GEOframe Soil Plants Atmosphere Continuum and hydrology Estimator (GEO-SPACE) essentials

GEO-SPACE (formerly known also as Lys-GEO in its its 1D implementation)  is intended to collect the growing set of GEOframe tools developed on the base of process-based philosophy. This can be found envisioned first in  Freeze and Harlan, 1969, and, fo instance well documented recently in Fatichi et al., 2016 and Paniconi and Putti, 2016. From a different point of view, it can be considered the upgrade of the GEOtop model, that still efficient and up-to-date, and more advanced than other similar models, was considered to be improvable from the algorithmic and informatics structure.  GEO-SPACE make leverage on the various common tools (components) shared with GEOframe-NewAGE and is made up  specifically of two main groups components, WHETGEO (mainly due, so far to the work of Niccolò Tubini) and the evaporation and transpiration, as follows from the work by Michele Bottazzi and Concetta D'Amato (ET-GEO). 
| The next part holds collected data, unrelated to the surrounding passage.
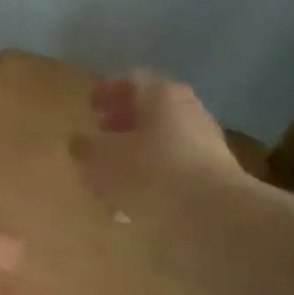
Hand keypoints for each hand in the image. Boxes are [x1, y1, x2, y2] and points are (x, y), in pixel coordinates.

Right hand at [70, 70, 250, 241]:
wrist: (213, 214)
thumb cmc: (149, 173)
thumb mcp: (100, 159)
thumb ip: (85, 147)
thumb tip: (80, 142)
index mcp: (160, 94)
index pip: (130, 80)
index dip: (106, 92)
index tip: (89, 108)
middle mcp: (187, 110)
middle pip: (149, 110)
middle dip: (122, 124)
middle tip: (99, 138)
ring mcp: (204, 142)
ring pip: (161, 140)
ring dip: (136, 153)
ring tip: (111, 175)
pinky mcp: (212, 174)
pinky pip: (174, 168)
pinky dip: (152, 176)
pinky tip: (134, 199)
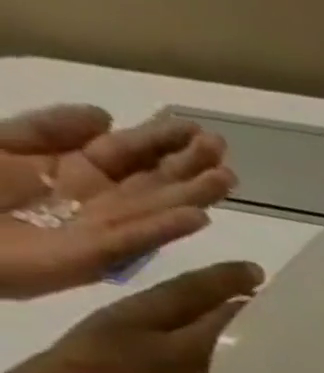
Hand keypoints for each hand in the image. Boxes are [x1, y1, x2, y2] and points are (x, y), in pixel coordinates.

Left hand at [0, 105, 235, 298]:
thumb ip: (47, 129)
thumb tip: (105, 116)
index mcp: (73, 169)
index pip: (127, 152)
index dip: (160, 140)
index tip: (195, 128)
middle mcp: (99, 199)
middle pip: (153, 181)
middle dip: (189, 164)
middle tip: (221, 147)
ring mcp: (103, 229)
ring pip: (158, 209)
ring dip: (194, 194)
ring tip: (227, 178)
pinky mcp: (96, 256)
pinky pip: (135, 239)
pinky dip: (167, 229)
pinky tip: (197, 218)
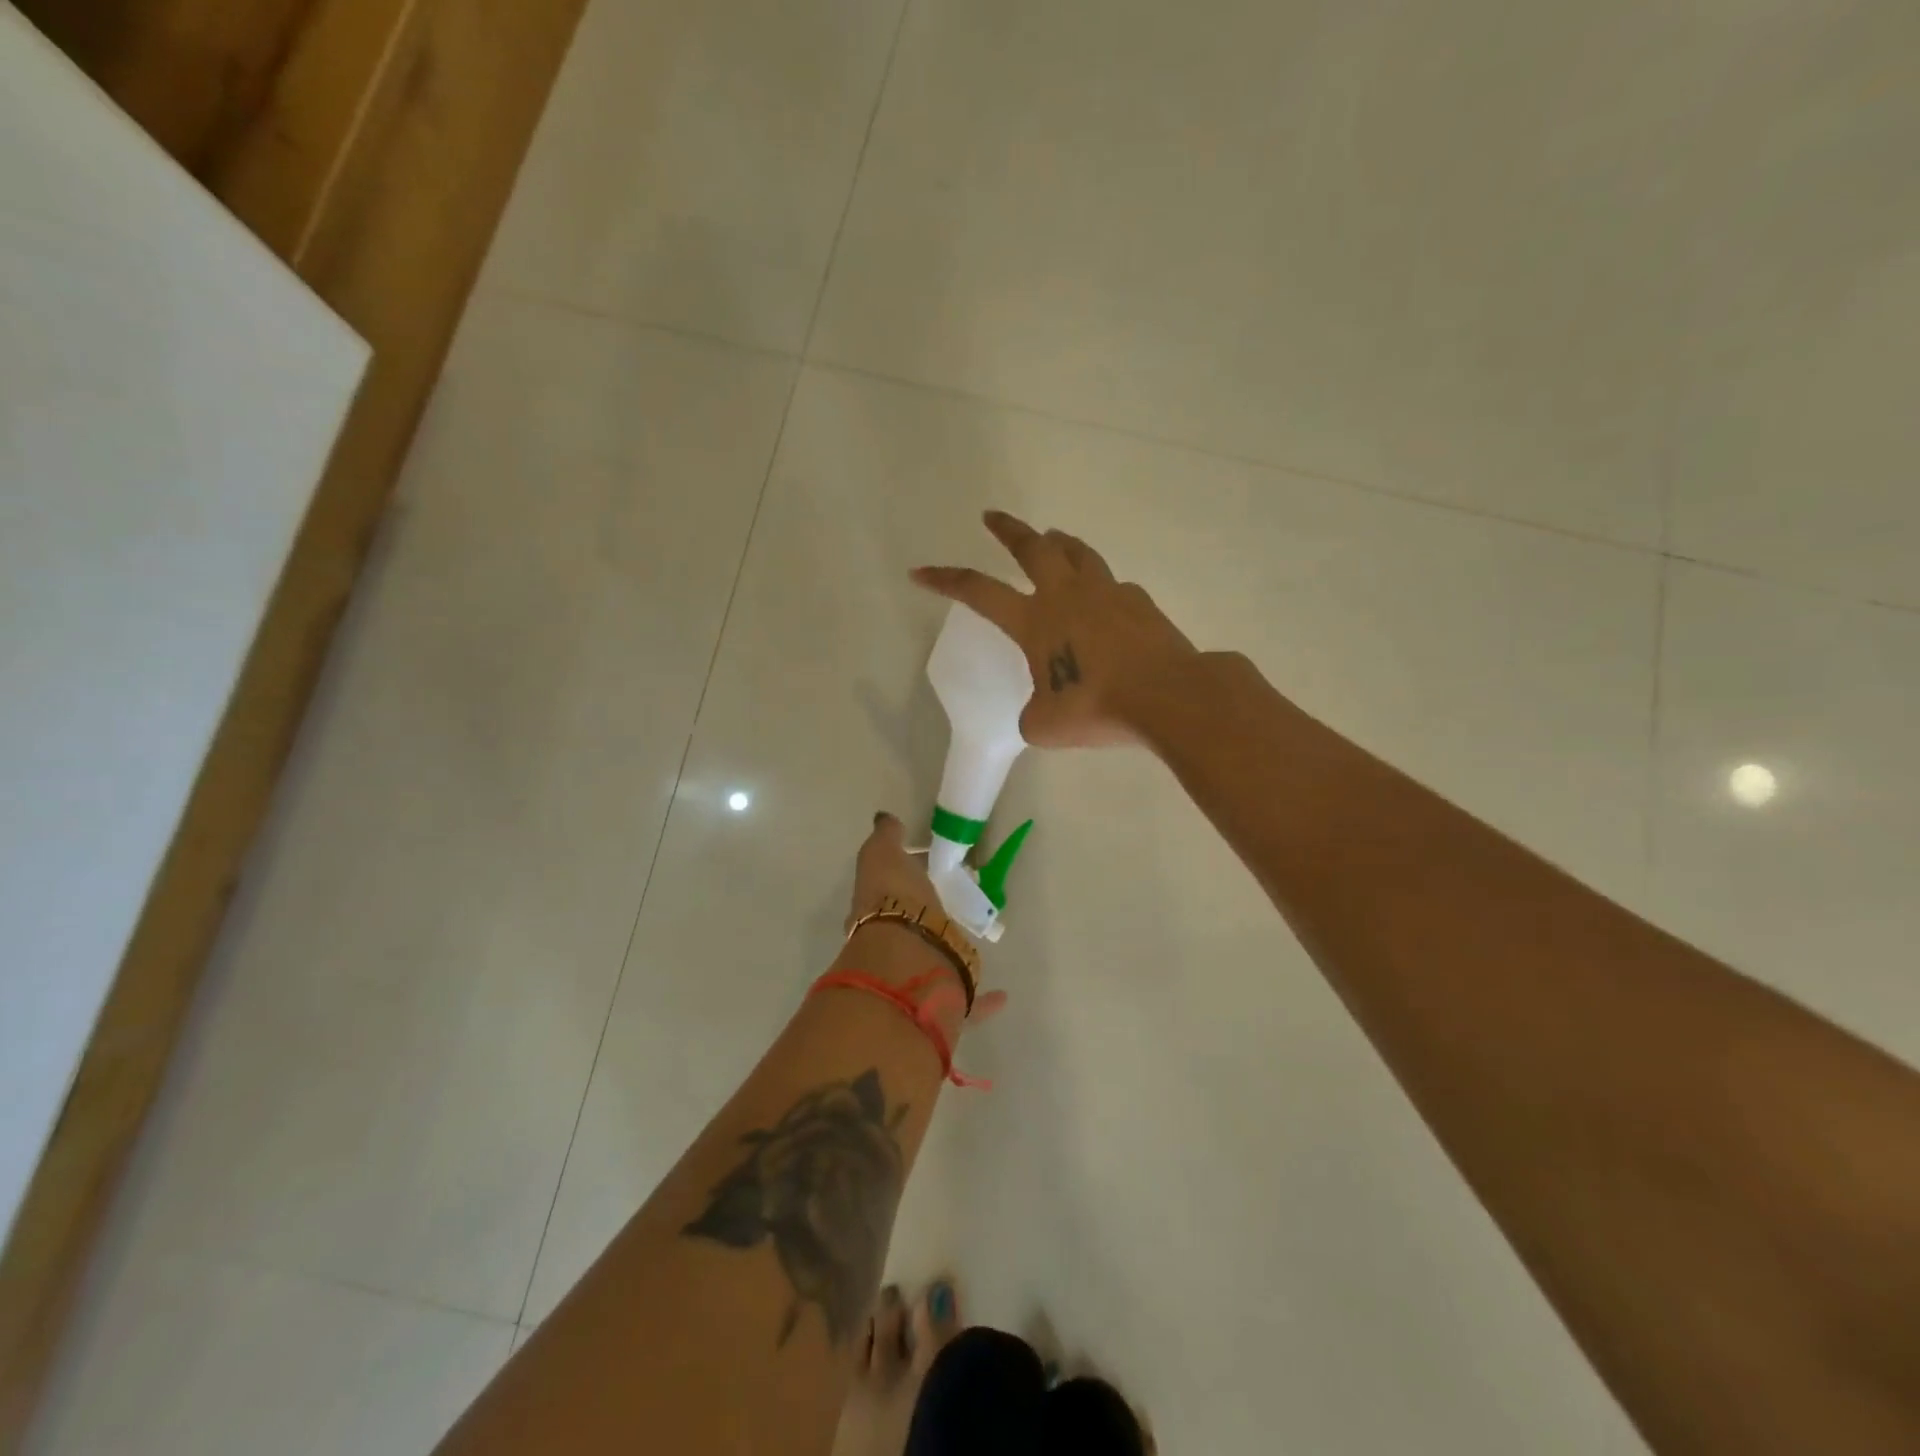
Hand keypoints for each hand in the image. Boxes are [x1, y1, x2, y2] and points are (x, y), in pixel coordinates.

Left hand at [844, 813, 1005, 1021]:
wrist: (909, 960)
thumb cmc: (894, 902)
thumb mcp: (883, 856)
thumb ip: (885, 838)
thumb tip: (885, 820)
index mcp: (873, 915)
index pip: (883, 896)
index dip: (898, 881)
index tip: (922, 868)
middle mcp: (891, 949)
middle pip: (907, 931)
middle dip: (923, 920)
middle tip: (948, 903)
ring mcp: (918, 977)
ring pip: (934, 964)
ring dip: (947, 955)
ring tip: (970, 941)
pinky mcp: (946, 1001)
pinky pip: (967, 1001)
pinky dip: (984, 1000)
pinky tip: (1002, 995)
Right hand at [911, 511, 1198, 747]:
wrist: (1169, 697)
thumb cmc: (1097, 709)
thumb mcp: (1045, 725)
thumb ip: (1034, 712)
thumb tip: (1044, 707)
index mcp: (1035, 620)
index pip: (979, 592)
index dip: (946, 580)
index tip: (920, 571)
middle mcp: (1068, 595)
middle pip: (1032, 547)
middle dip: (1008, 530)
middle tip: (992, 517)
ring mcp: (1108, 593)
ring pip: (1078, 553)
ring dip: (1058, 543)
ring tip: (1052, 538)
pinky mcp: (1142, 604)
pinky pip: (1114, 586)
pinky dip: (1101, 587)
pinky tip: (1105, 604)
At present the development of GEO-SPACE (to become GEOtop 4.0) has still to achieve some goals, including the connection of plants treatment on WHETGEO 2D, the implementation of WHETGEO-3D, and so on. The current status of the project can be well described looking at the material presented at the Summer Schools on GEOframe that started in 2021 and will be held usually in week in middle June every year.  The most recent School addresses the more recent material. 

We remind here below, the general declaratory about GEOframe:

GEOframe is a system for doing hydrology by computer. By saying that it is a system, we emphasize that it is not a model but an infrastructure that can contain many differentiated modelling solutions (some tens of that) that are built upon models components. This is because GEOframe leverage on the Object Modelling system-framework (v3) that allows to connect modelling components to solve a specific hydrological issue together and having many alternative for its mathematical/numerical description. This infrastructure allows adapting the tools to the problems and not viceversa. In GEOframe particular attention has been dedicated to allow enhancements and additions writing the less code possible. The core code has been designed to open to addition and closed to modifications, thus allowing stability over time.  The systems contains tens of components that cover rainfall-runoff, evaporation, transpiration, infiltration, terrain analysis tools, interpolation models, calibrations tools, and so on. Every modelling paradigm is included, as, for instance process based modelling, lumped modelling, machine learning, or can be included. Spatially disjoint catchments can be modelled separately and joined together in a bigger model. GEOframe has been applied to hydrological simulations from the point scale to large catchments as the Blue Nile, and among those is being deployed to the Po river. GEOframe is open source and built with open source tools.

References

Fatichi, Simone, Enrique R. Vivoni, Fred L. Ogden, Valeriy Y. Ivanov, Benjamin Mirus, David Gochis, Charles W. Downer, et al. 2016. “An Overview of Current Applications, Challenges, and Future Trends in Distributed Process-Based Models in Hydrology.” Journal of Hydrology 537 (C): 45–60.

Freeze, R. Allan, and R. L. Harlan. 1969. “Blueprint for a Physically-Based, Digitally-Simulated Hydrologic Response Model.” Journal of Hydrology 9 (3): 237–58.

Paniconi, Claudio, and Mario Putti. 2015. “Physically Based Modeling in Catchment Hydrology at 50: Survey and Outlook.” Water Resources Research 51 (9): 7090–7129.

Tubini, Niccolò, and Riccardo Rigon. n.d. “Implementing the Water, HEat and Transport Model in GEOframe (WHETGEO): Algorithms, Informatics, Design Patterns, Open Science Features and 1D Deployment.” Geoscientific Models Development Discussions.